Nearly seven weeks after she went missing, searchers combed the woods along the Chester Creek Trail on Monday in a new effort to find Letitia Ann Baxter, an Anchorage woman who was last seen walking away from her sister's house near downtown on a sunny afternoon.
Very little is known about what might have happened to the lifelong Anchorage resident, last seen on Aug. 3.
Police have mounted small searches for the 63-year-old along the Chester Creek trail system, said Anchorage Police Department spokeswoman Anita Shell, turning up nothing. No leads have come in over the police CrimeStoppers tip line. And nothing suggests that she was a victim of a crime, said police detective Slawomir Markiewicz.
Baxter "flat-out disappeared," said Shell.
What police do know, said Markiewicz, is that Letitia Baxter was a woman of routines. One of them was walking on Anchorage's trail system, especially the Chester Creek trail.
"She liked using trails," he said. "That's why the focus is there."
Monday's effort, which included 16 people and four dogs, was led by the APD's volunteer Auxiliary Search Team and Alaska Search and Rescue Dogs. Searchers plan to canvass trail areas between Goose Lake and Cook Inlet arm-to-arm.
Baxter's disappearance is suspicious because she has no history of going missing and her family believes she would get in touch if she was leaving the area, Shell said.
"We fear something has happened to her," she said.
Baxter, a slim, athletic woman who once drove to South America and, in the 1980s, owned a farm in Hawaii, was street-smart and deeply familiar with Anchorage's urban greenbelts, according to her family. A world-traveler, Baxter always made Anchorage her home base, said her brother-in-law Bill Cross. Her parents, Ruth and Von Baxter, homesteaded in Anchorage in the 1940s. Baxter Road, Baxter Bog and Baxter Elementary are named after the family.
Baxter would often walk or ski the roughly two miles between her home in the 2300 block of Eagle Street in the North Star neighborhood and her younger sister's home near the downtown Delaney Park Strip. On the sunny afternoon of August 3, she had stopped by to visit her sister and brother-in-law as she did once or twice a week, Cross said.
They chatted about "inconsequential things," he said, perhaps their gardens.
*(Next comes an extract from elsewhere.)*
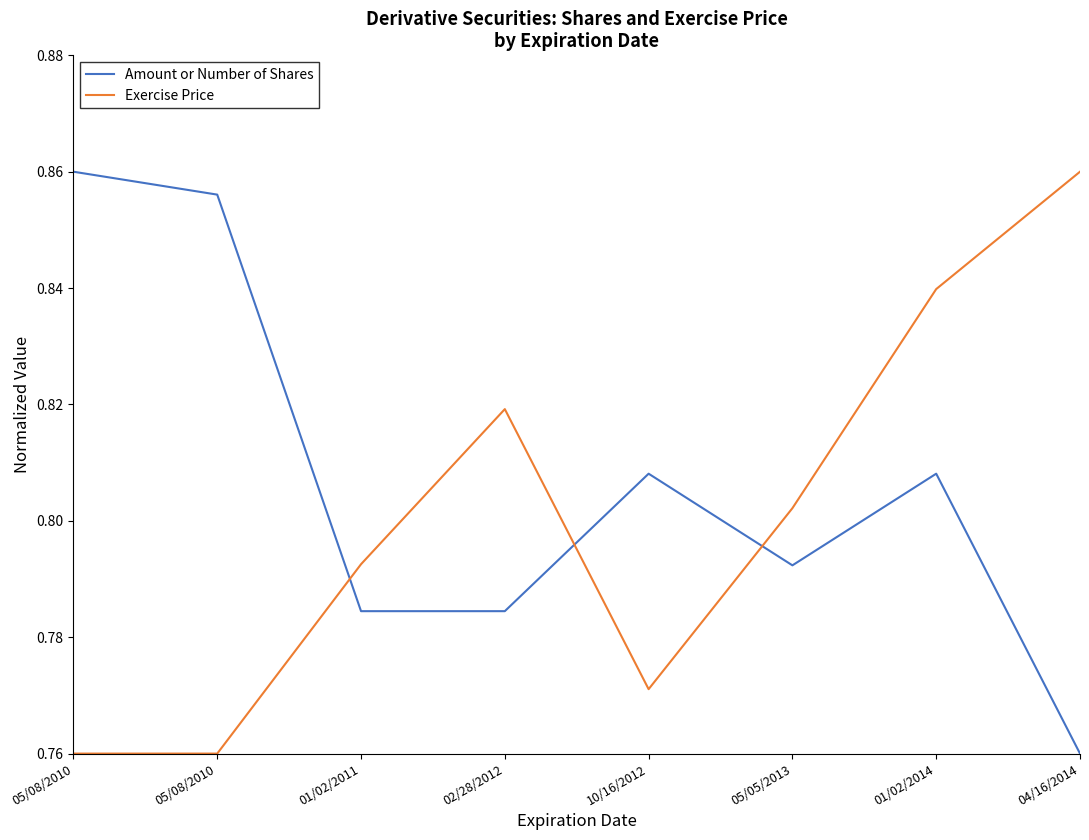

At how many categories does at least one series exceed 0?

8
It was such a routine visit that both have had a hard time recalling what Baxter was wearing at the time.
"What top she was wearing is something my wife has thought quite deeply about," he said.
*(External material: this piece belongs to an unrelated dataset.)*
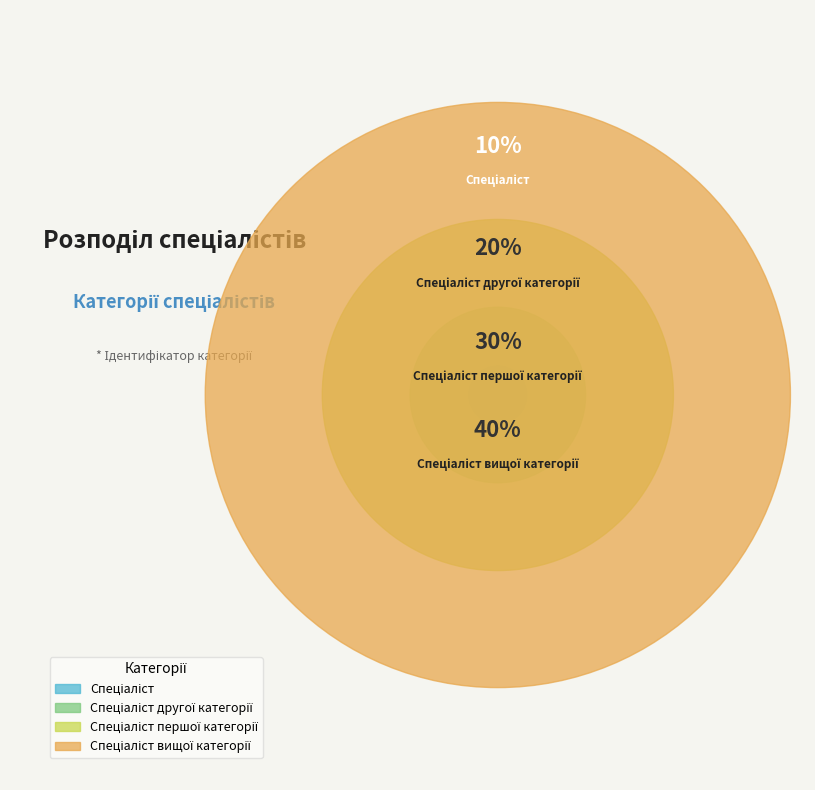

Does Спеціаліст вищої категорії account for over 50% of the chart?

No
Baxter left around 1:15 p.m. after telling her sister she had plans to walk a few blocks downtown for some errands.
She hasn't been seen or heard from since.
While Cross has said that Baxter may have been suffering from depression, he doesn't think she wanted to harm herself. She was active and healthy and had been with her boyfriend for more than 20 years. They hiked to places like Flattop and traveled Outside to visit state parks. She worked "when she needed to" for a temp agency on the North Slope, he said, but wasn't working at the time.
"She had a wonderful lifestyle," Cross said.
Seven weeks on, family members say they are grateful to searchers but adjusting to a "certain grim awareness" of how long Baxter has been gone. They hear stories of people who suddenly surface after weeks or months missing that stoke what Cross calls a "golden ember of hope."
"We hope we can have some kind of a fabulous story like that, too," Cross said.